Maria José Rijo
Não sou princípio - Nem fim! -Sou um ponto no caminho- Daquela linha partida- Que vinha de Deus para mim!
As coisas e o seu espírito
Á Lá Minute
Jornal Linhas de Elvas
Nº 1867 – 19 de Dezembro de 1986
As coisas e o seu espírito

Tarde invernoso … marido com gripe… vento a silvar nas janelas… céu cinzento… bruma… num ponto da casa uma braseira de picão fala de conforto.

Os jornais já lidos, uns momentos para pensar na espera dum velho e querido Amigo, hoje, virá como médico também.
Na pausa reflicto no que li… no mais chocante… os comentários… a meu ver… prematuros sobre o carro que a câmara comprou.

Recordo que o nosso Amigo, que agora espero, sensível ao espírito das coisas, quando foi Presidente da Câmara – comprou do seu bolso, durante o seu mandato… um carro, que, pela aparência, respeitasse o espírito das funções, que exercia, para honrar, para honrar Elvas…

Depois, lembrei o actual presidente a empurrar o carro assucatado que o Município tinha… Avenida da Republica abaixo e noutras ruas de Lisboa…
Lembrei-o outras vezes, parado, de noite, na berma das estradas à espera de socorros… lembrei-me de mim própria, também, quando no regresso de Santarém com os trabalhadores da Câmara, exaustos pelo esforço dispendido desde as 5 horas de manhã (em que de cá partiram para a montagem da “Cozinha Alentejana”) ansiosos por regressar a casa – parados, madrugada alta, numa noite fria e feia como o dia de hoje – na estrada deserta…

Coisas que se calam, estas e outras mais, porque Elvas… a cidade de Elvas… a sua população, o seu concelho, não mereciam estas humilhações…

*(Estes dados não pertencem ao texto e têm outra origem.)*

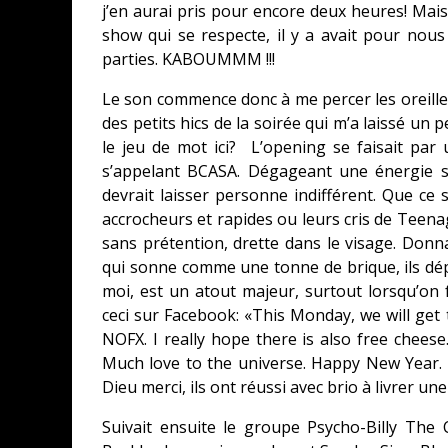
j’en aurai pris pour encore deux heures! Ma
show qui se respecte, il y a avait pour nous
parties. KABOUMMM !!!
Le son commence donc à me percer les oreilles 
des petits hics de la soirée qui m’a laissé un
le jeu de mot ici? L’opening se faisait pa
s’appelant BCASA. Dégageant une énergie s
devrait laisser personne indifférent. Que ce 
accrocheurs et rapides ou leurs cris de Teenag
sans prétention, drette dans le visage. Don
qui sonne comme une tonne de brique, ils dépla
moi, est un atout majeur, surtout lorsqu’on fa
ceci sur Facebook: «This Monday, we will get
NOFX. I really hope there is also free cheese
Much love to the universe. Happy New Year. »
Dieu merci, ils ont réussi avec brio à livrer un
Suivait ensuite le groupe Psycho-Billy The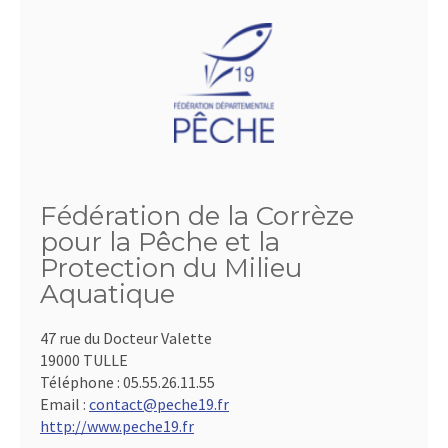
Fédération de la Corrèze
pour la Pêche et la
Protection du Milieu
Aquatique
47 rue du Docteur Valette
19000 TULLE
Téléphone :
05.55.26.11.55
Email :
contact@peche19.fr
http://www.peche19.fr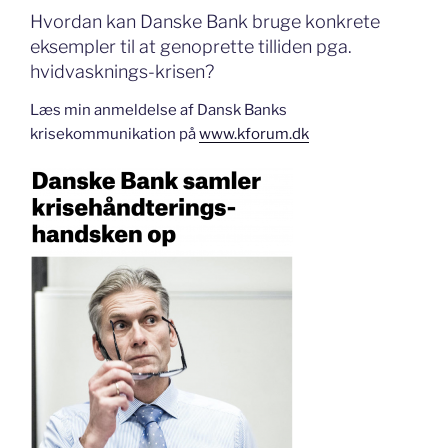
Hvordan kan Danske Bank bruge konkrete
eksempler til at genoprette tilliden pga.
hvidvasknings-krisen?
Læs min anmeldelse af Dansk Banks
krisekommunikation på
www.kforum.dk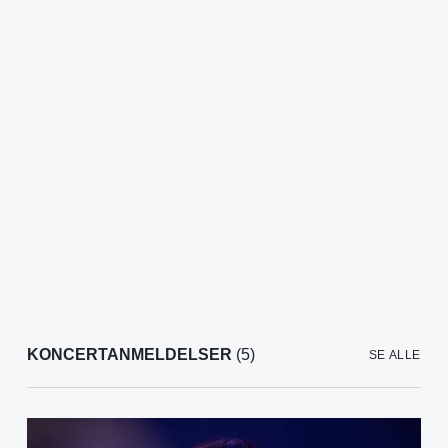
KONCERTANMELDELSER
(5)
SE ALLE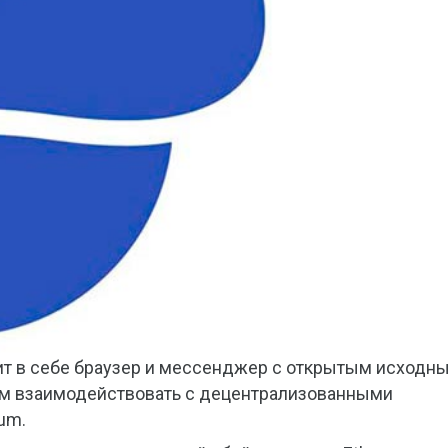
ит в себе браузер и мессенджер с открытым исходн
ям взаимодействовать с децентрализованными
um.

Lembrei depois o historiador do Instituto Dona Leonor a quem pedi, de olhos molhados, silencio sobre os livros que ele vira a bulir parasitas na 3ª Biblioteca do País… a nossa… que esteve sem uma única desinfestação desde o último ano de vida do saudoso Eurico Gama! Isto… porque Elvas, a sua gente, o seu concelho…não merecem tamanhas humilhações.

Há as coisas e há o espírito delas!
O actual presidente queria carro mais modesto, mas o executivo fez questão de dar a Elvas um carro que vá em nome de Elvas… onde Elvas deva estar presente… não com o luxo de outras Câmaras, mas com dignidade entre os seus pares.

Só o futuro o dirá… com verdade… depois deste mandato terminar, se Elvas deu ao actual executivo carro de mais ou carro de menos… porque tudo é relativo e, ainda não há pontos de referência seguros.
Cá por mim… povo que sou … vou vivendo à portuguesa. Vou à missa com o fato de “ver a Deus” na boa tradição dos pobres que honram a sua gente sabendo que não basta ser, porque parecer também é necessário.